Metadata-Version: 2.3
Name: missensemble
Version: 0.1.8
Summary: A package for missing data imputation
License: Apache-2.0
Author: Dimitris Katsimpokis
Author-email: dimi.katsimpokis@gmail.com
Requires-Python: >=3.11,<4.0
Classifier: License :: OSI Approved :: Apache Software License
Classifier: Programming Language :: Python :: 3
Classifier: Programming Language :: Python :: 3.11
Classifier: Programming Language :: Python :: 3.12
Classifier: Programming Language :: Python :: 3.13
Requires-Dist: matplotlib (>=3.10.3,<4.0.0)
Requires-Dist: numpy (>=2.3.2,<3.0.0)
Requires-Dist: pandas (>=2.3.1,<3.0.0)
Requires-Dist: poetry-dynamic-versioning (>=1.9.1,<2.0.0)
Requires-Dist: pytest (>=8.4.1,<9.0.0)
Requires-Dist: scikit-learn (>=1.7.1,<2.0.0)
Requires-Dist: seaborn (>=0.13.2,<0.14.0)
Requires-Dist: xgboost (>=3.0.2,<4.0.0)
Project-URL: Homepage, https://github.com/dkatsimpokis/MissEnsemble
Description-Content-Type: text/markdown

# MissEnsemble

MissEnsemble is a generalization of the popular Missforest algorithm for missing value imputation. It generalizes the MissForest algorithm to different ensemble methods. The package follows the scikit-learn API. Ensemble methods currently supported: 

- Random Forests
- XGBoost

MissEnsemble handles different types of input values (e.g., strings, numbers, etc) natively. The only you have to do is to specify which column names belong to which categorics (i.e., numerical, categorical or ordinal variable).

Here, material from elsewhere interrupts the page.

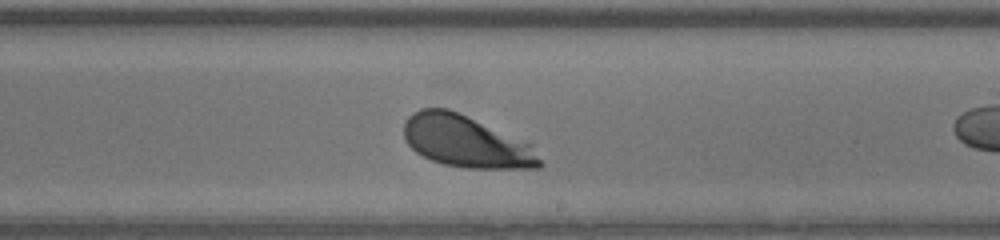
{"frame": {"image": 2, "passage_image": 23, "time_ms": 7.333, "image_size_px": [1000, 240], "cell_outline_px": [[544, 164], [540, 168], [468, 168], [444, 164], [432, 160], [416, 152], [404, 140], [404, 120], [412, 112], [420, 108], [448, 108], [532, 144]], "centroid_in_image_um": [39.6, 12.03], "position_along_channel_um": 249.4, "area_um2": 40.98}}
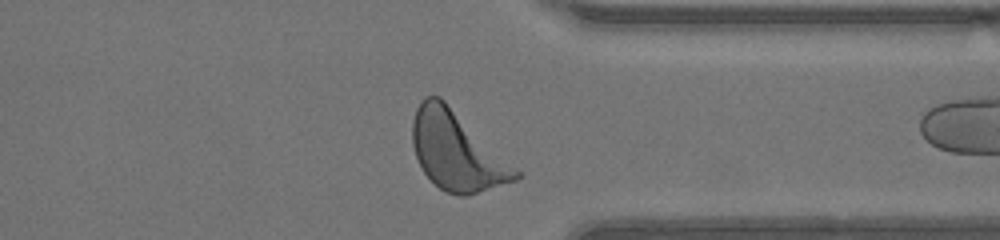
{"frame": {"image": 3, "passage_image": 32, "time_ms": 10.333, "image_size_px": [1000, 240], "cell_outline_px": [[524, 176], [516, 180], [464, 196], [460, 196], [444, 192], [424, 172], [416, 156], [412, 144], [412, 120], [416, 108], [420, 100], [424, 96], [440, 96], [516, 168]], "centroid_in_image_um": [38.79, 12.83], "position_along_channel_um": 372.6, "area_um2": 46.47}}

In addition, MissEnsemble has built-in visualization functions for convergence and missing value validation (in case the original values are known).

## Setup
Download it from pypi with:

```bash
pip install missensemble
```

## Usage (Example)

To use it, you need to specify the columns names that imputation should target as strings within lists. Note that categorical, ordinal and numerical values are handled differently. Here is an example where 5 variables are set as target for imputation:

```python
from missensemble import MissEnsemble

# Initialize the MissEnsemble class
estimator = MissEnsemble(categorical_vars=['cat_var1', 'cat_var2'], ordinal_vars=['ord_var'], numerical_vars=['num_var1', 'num_var2'])

# Fit and transform the data
imputed_data = estimator.fit_transform(data)
```
For an extended usage example see the `example.ipynb` notebook. 

## Parameters
The `MissEnsemble` class can receive the following parameters which affects how imputation is performed:

- `n_iter` (int): The number of iterations to perform for imputation.
- `categorical_vars` (list): A list of column names representing categorical variables.
- `ordinal_vars` (list): A list of column names representing ordinal variables.
- `numerical_vars` (list): A list of column names representing numerical variables.
- `ens_method` (str, optional) : The ensemble method to use for imputation. Default is 'forest'.
- `n_estimators` (int, optional) : The number of estimators to use in the ensemble method. Default is 100.
- `random_state` (in, optional) : The random state for reproducibility. Default is 42.
- `print_criteria` (bool, optional) : Whether to print the imputation criteria during fitting. Default is True.

## Visualization methods
The `MissEnsemble` class offers a range of visualization functionalities regarding convergence and imputation checks (the latter only in cases where true values are available).

### Convergence criteria
When the class has been fitted, the `plot_criteria` method can be used to show the minimization path of the stopping criteria. Here is an example which has both numerical and non-numerical arguments: 

```python
estimator.plot_criteria(plot_final=False)
```

which results in the following plot:

![imputation criteria](docs/images/imputation_criteria.png)

### Imputation check
The `check_imputation_fit` method plots divergence of the imputed values as compared to the true values. In the following example, we check the imputation of `var1`: 

```python
estimator.check_imputation_fit(var_name='var1',
                              true_values = data.loc[:, 'var1'], 
                               error_type = 'std_diff', 
                               plot_type = 'hist')
```

which results in the following plot:

![imputation check](docs/images/imputation_check.png)

Different divergence and plot types are offered in this method. 

## Literature
Stekhoven, D. J., & Bühlmann, P. (2012). MissForest—non-parametric missing value imputation for mixed-type data. Bioinformatics, 28(1), 112-118.